In the records below, find each line containing the word "span" and copy it.

*** Opening Data for this task ***

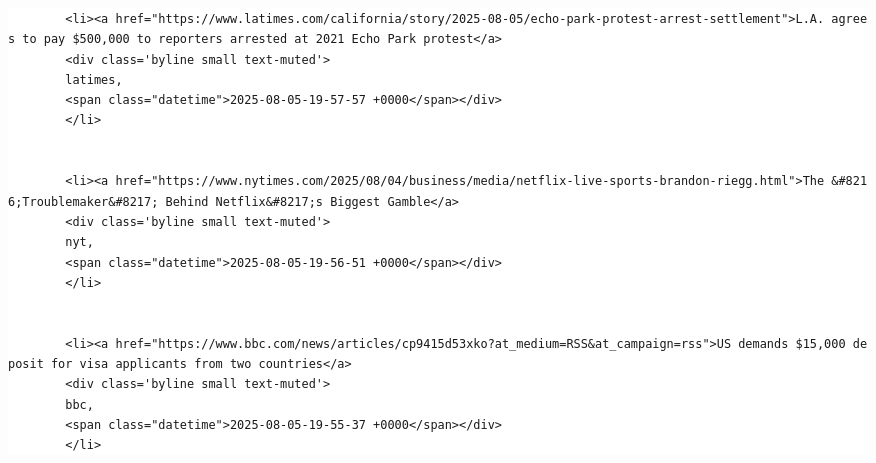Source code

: 
            <li><a href="https://www.latimes.com/california/story/2025-08-05/echo-park-protest-arrest-settlement">L.A. agrees to pay $500,000 to reporters arrested at 2021 Echo Park protest</a>
            <div class='byline small text-muted'>
            latimes, 
            <span class="datetime">2025-08-05-19-57-57 +0000</span></div>
            </li>
        

            <li><a href="https://www.nytimes.com/2025/08/04/business/media/netflix-live-sports-brandon-riegg.html">The &#8216;Troublemaker&#8217; Behind Netflix&#8217;s Biggest Gamble</a>
            <div class='byline small text-muted'>
            nyt, 
            <span class="datetime">2025-08-05-19-56-51 +0000</span></div>
            </li>
        

            <li><a href="https://www.bbc.com/news/articles/cp9415d53xko?at_medium=RSS&at_campaign=rss">US demands $15,000 deposit for visa applicants from two countries</a>
            <div class='byline small text-muted'>
            bbc, 
            <span class="datetime">2025-08-05-19-55-37 +0000</span></div>
            </li>
        

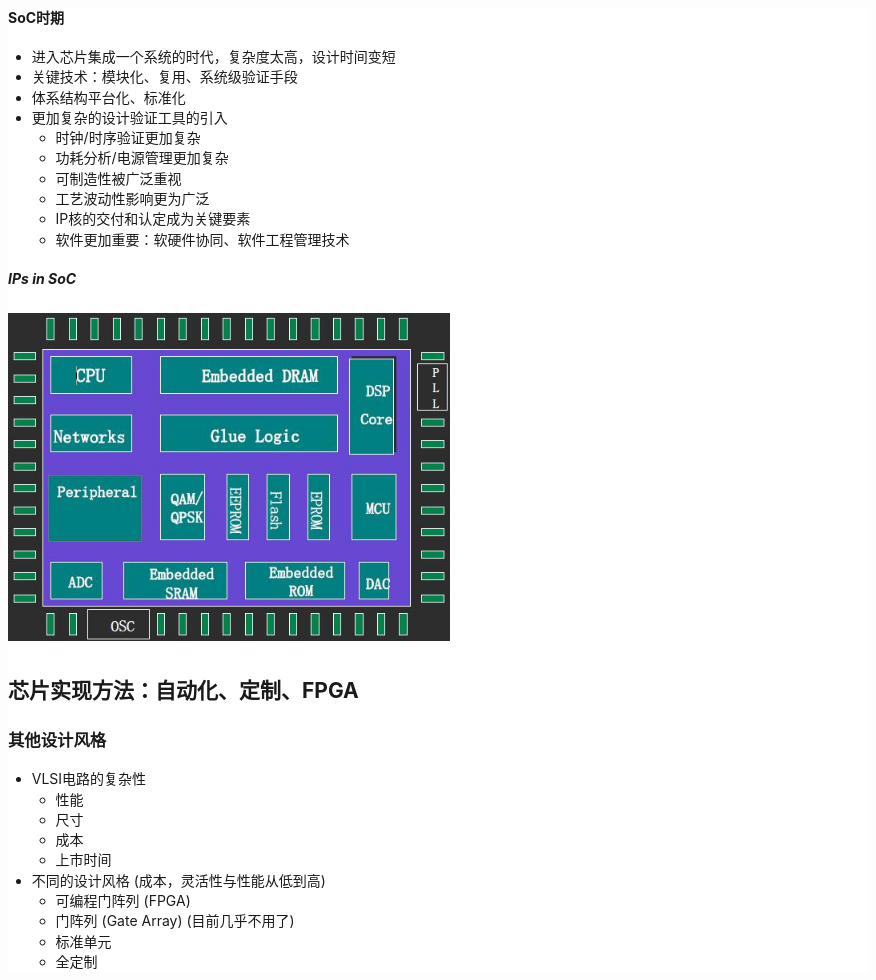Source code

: #### SoC时期

- 进入芯片集成一个系统的时代，复杂度太高，设计时间变短
- 关键技术：模块化、复用、系统级验证手段
- 体系结构平台化、标准化
- 更加复杂的设计验证工具的引入
  - 时钟/时序验证更加复杂
  - 功耗分析/电源管理更加复杂
  - 可制造性被广泛重视
  - 工艺波动性影响更为广泛
  - IP核的交付和认定成为关键要素
  - 软件更加重要：软硬件协同、软件工程管理技术

##### IPs in SoC

<img src="..\fig\ME04\ME04_chapter04_fig04.jpg" style="zoom:80%;" />

## 芯片实现方法：自动化、定制、FPGA

### 其他设计风格

- VLSI电路的复杂性
  - 性能
  - 尺寸
  - 成本
  - 上市时间
- 不同的设计风格 (成本，灵活性与性能从低到高)
  - 可编程门阵列 (FPGA)
  - 门阵列 (Gate Array) (目前几乎不用了)
  - 标准单元
  - 全定制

*** Closing Data for this task ***

- Exercise solution
            <span class="datetime">2025-08-05-19-57-57 +0000</span></div>
            <span class="datetime">2025-08-05-19-56-51 +0000</span></div>
            <span class="datetime">2025-08-05-19-55-37 +0000</span></div>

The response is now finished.